2022: The Year of US Data Privacy Laws?

Alyssa Wolslegel

Associate Editor

Loyola University Chicago School of Law, JD 2023

When you think of the most valuable commodity in the world today, you might automatically think of money, however, personal data has now become one of the most valuable forms of currency today. The vast amounts of personal data available have made it increasingly valuable to companies who know how to use it to their advantage. The means of receiving this data are sometimes questionable, and up until recently, often unregulated, leading to companies using unethical methods to get their hands on this valuable data. The US is starting to follow the rest of the world and develop extensive data privacy laws that cover more than just medical information to ensure that consumers are protected, but there’s still lots of disagreements surrounding how and what should be protected in the US.

Current US privacy laws

In the US today, California, Virginia and Colorado are the only states with comprehensive data privacy laws enacted. Various other states are introducing data privacy laws for debate in 2022, but they will likely not be passed this year because of the heavy amount of debate surrounding it with limited time. Seventeen states have not yet attempted to introduce comprehensive data privacy laws in their state. At the federal level, we have a few federal regulations governing certain types of information, but no single law that governs all personal data. Common federal data privacy laws you may have heard of are the Health Insurance Portability and Accountability Act (HIPAA) which protects individual medical records and other individually identifiable health information, the Children’s Online Privacy Protection rule (COPPA) which imposes certain requirements on websites directed at children, the Fair Credit Reporting Act (FCRA) which protects personal information held by credit reporting agencies, and finally the Gramm-Leach-Bliley Act (GLBA) which requires some financial institutions to share their information-sharing practices to protect consumers sensitive data. Although the federal laws in place do protect important pieces of consumer information, we are still missing one that protects consumers as a whole.

Why you, as a consumer, should care

Having individual laws for every state makes it extremely time consuming and complicated for companies to keep up and comply with every one of them, so, they often don’t. Many of the states that passed data privacy laws don’t have a delegated authority to enforce the law, so companies are waiting to get caught instead of making the effort to comply from the beginning. For consumers, this means your personal information is being collected and traded without much oversight leaving it vulnerable to hackers. Consumers should also care because the information being associated with them may not be correct, and without an authoritative body enforcing the regulations, no one would catch it and you would have no right to correct it.

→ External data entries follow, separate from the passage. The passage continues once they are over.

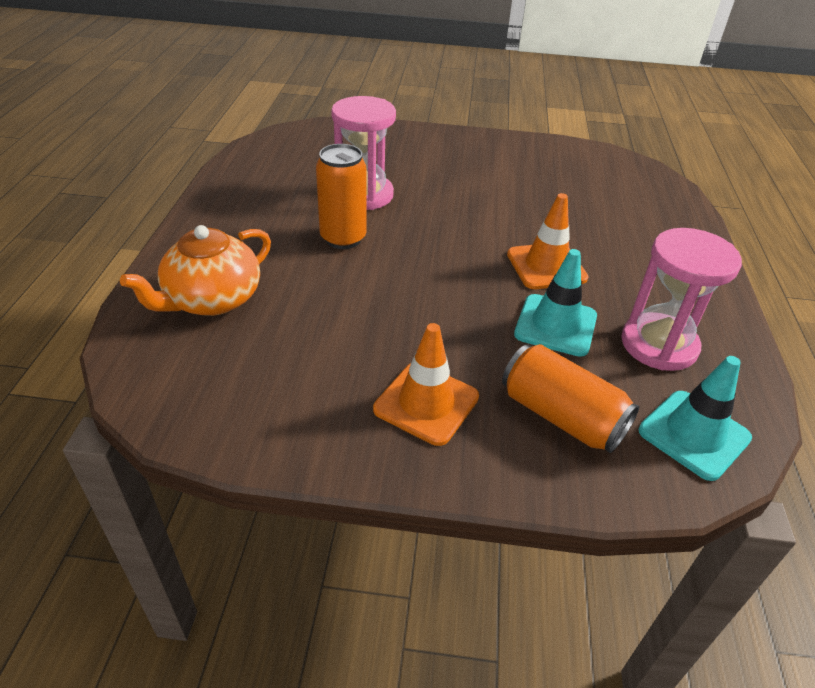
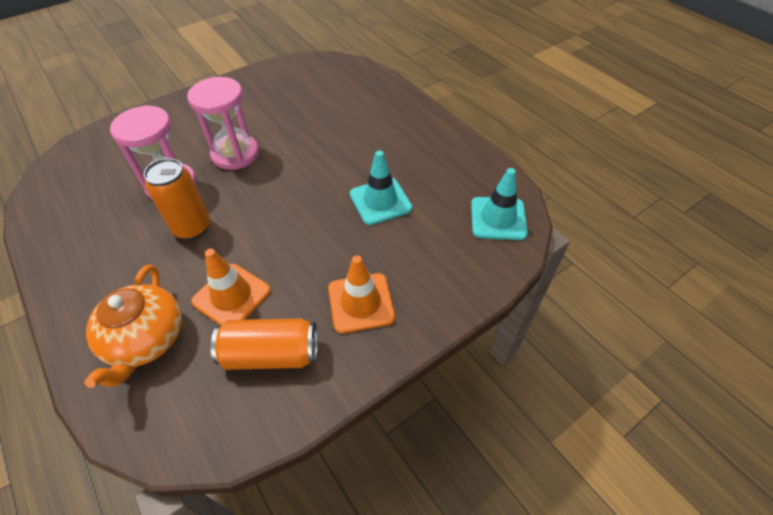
camera: 40 degrees left, 10 degrees up
orange can [502,344,639,453] -> orange can moved to [211,318,318,370]
orange traffic cone [507,193,589,289] -> orange traffic cone moved to [191,249,271,325]
pink hourglass [621,228,742,371] -> pink hourglass moved to [187,77,259,170]

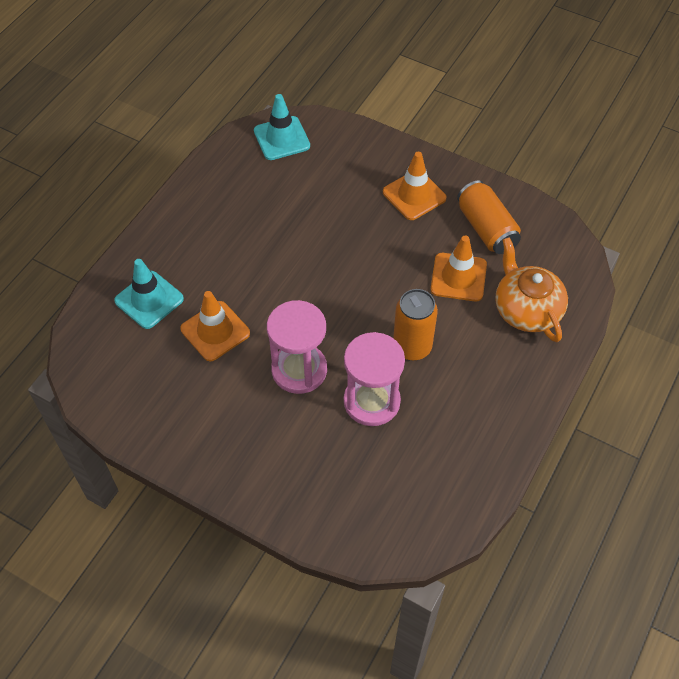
camera: 115 degrees left, 5 degrees up
orange teapot [85,264,182,388] -> orange teapot turned 90 degrees counterclockwise [495,237,568,342]
turquoise traffic cone [350,151,412,225] -> turquoise traffic cone moved to [114,259,184,329]
none -> orange traffic cone [180,291,250,361]

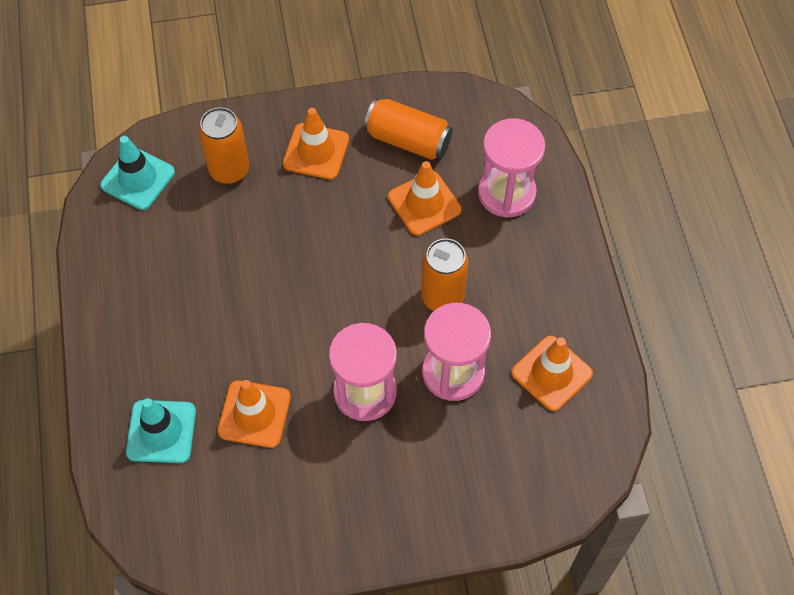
camera: 40 degrees left, 5 degrees up
orange teapot [495,237,568,342] -> pink hourglass [478,118,545,218]
none -> orange can [199,107,249,184]
none -> orange traffic cone [512,335,593,411]

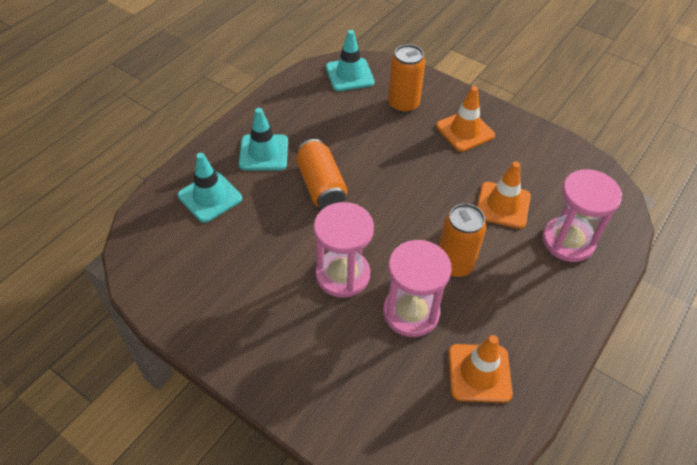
camera: 45 degrees right, 10 degrees down
orange traffic cone [218,380,291,448] -> none
orange can [364,98,453,160] -> orange can moved to [296,139,347,209]
none -> turquoise traffic cone [239,108,288,170]

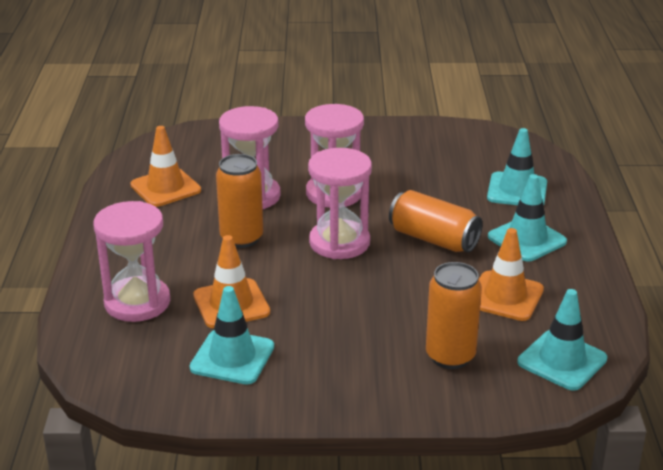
camera: 145 degrees right, 20 degrees down
orange traffic cone [436,86,495,152] -> orange traffic cone moved to [479,228,544,321]
none -> turquoise traffic cone [190,286,274,384]
none -> pink hourglass [308,148,372,259]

Many experts in the field don’t think we will see a comprehensive federal regulation in the near future because of the deep political disagreement and the lack of buzz from the public. Consumers likely won’t speak out on this issue and demand action until a data breach occurs that affects almost everyone and leaves their information vulnerable and possibly even stolen. Many don’t understand how much of their information is collected and will be surprised when it is used against them. Politicians also can’t agree on how to enact privacy regulations, and the divide boils down to a debate over preemption and private right of action. The preemption aspect questions whether the federal law should preempt state laws, meaning it essentially overrides them, or whether it should be the floor and states can create their own laws in addition to it. The private right of action debate is centered around the disagreement on whether consumers should enforce the law and be given standing to sue, or whether a government body should be given the sole authority to investigate and hold companies accountable for violations.

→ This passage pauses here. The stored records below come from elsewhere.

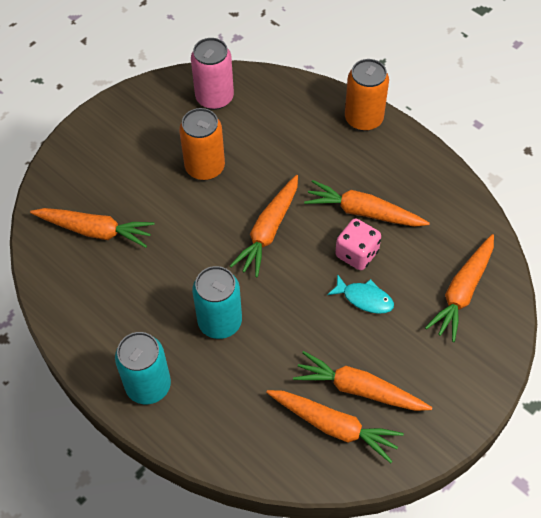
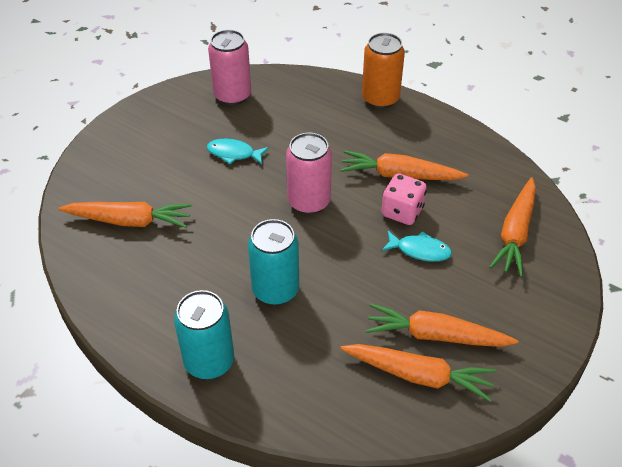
camera: 10 degrees left, 10 degrees down
orange can [179,108,225,180] -> turquoise fish [207,139,269,164]
orange carrot [230,175,298,277] -> pink can [286,133,332,214]

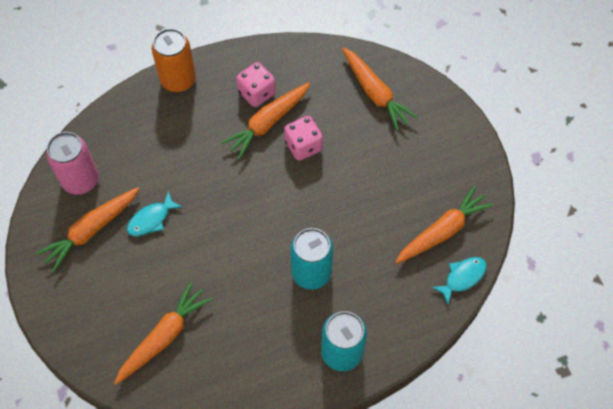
camera: 55 degrees left, 15 degrees up
pink can [286,133,332,214] -> none
orange carrot [366,304,519,347] -> orange carrot moved to [36,187,140,272]
turquoise fish [382,231,452,262] -> turquoise fish moved to [432,257,486,304]
none -> pink dice [236,62,276,107]

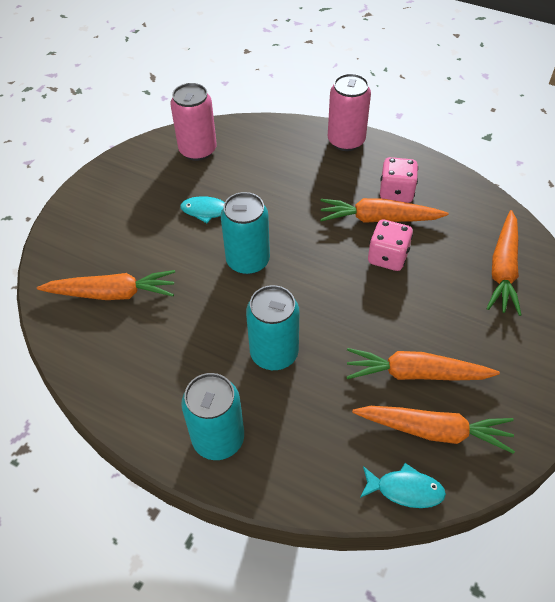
camera: 50 degrees right, 10 degrees down
orange carrot [36,187,140,272] -> orange carrot moved to [347,348,500,381]
orange can [152,29,196,92] -> pink can [328,73,371,151]
none -> turquoise can [221,192,270,275]

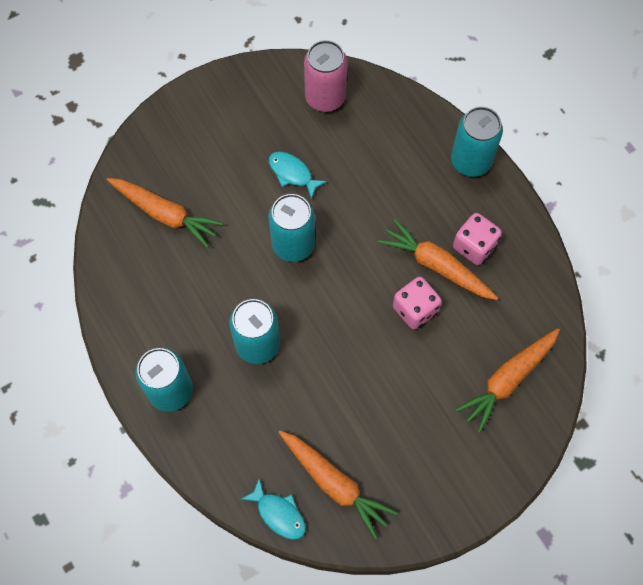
camera: 30 degrees right, 15 degrees up
pink can [328,73,371,151] -> turquoise can [451,107,503,177]
orange carrot [347,348,500,381] -> none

Until Congress can come together and decide on federal regulations for the protection of consumers, we will likely see more and more states pass and attempt to pass their own version of data privacy laws making it more difficult for companies to comply. This will lead to companies putting pressure on the federal government to pass one singular data privacy law. Many consumers will likely not be aware of this battle until it affects them personally, and that may be just what we need to encourage government officials to finally take action and protect their personal data.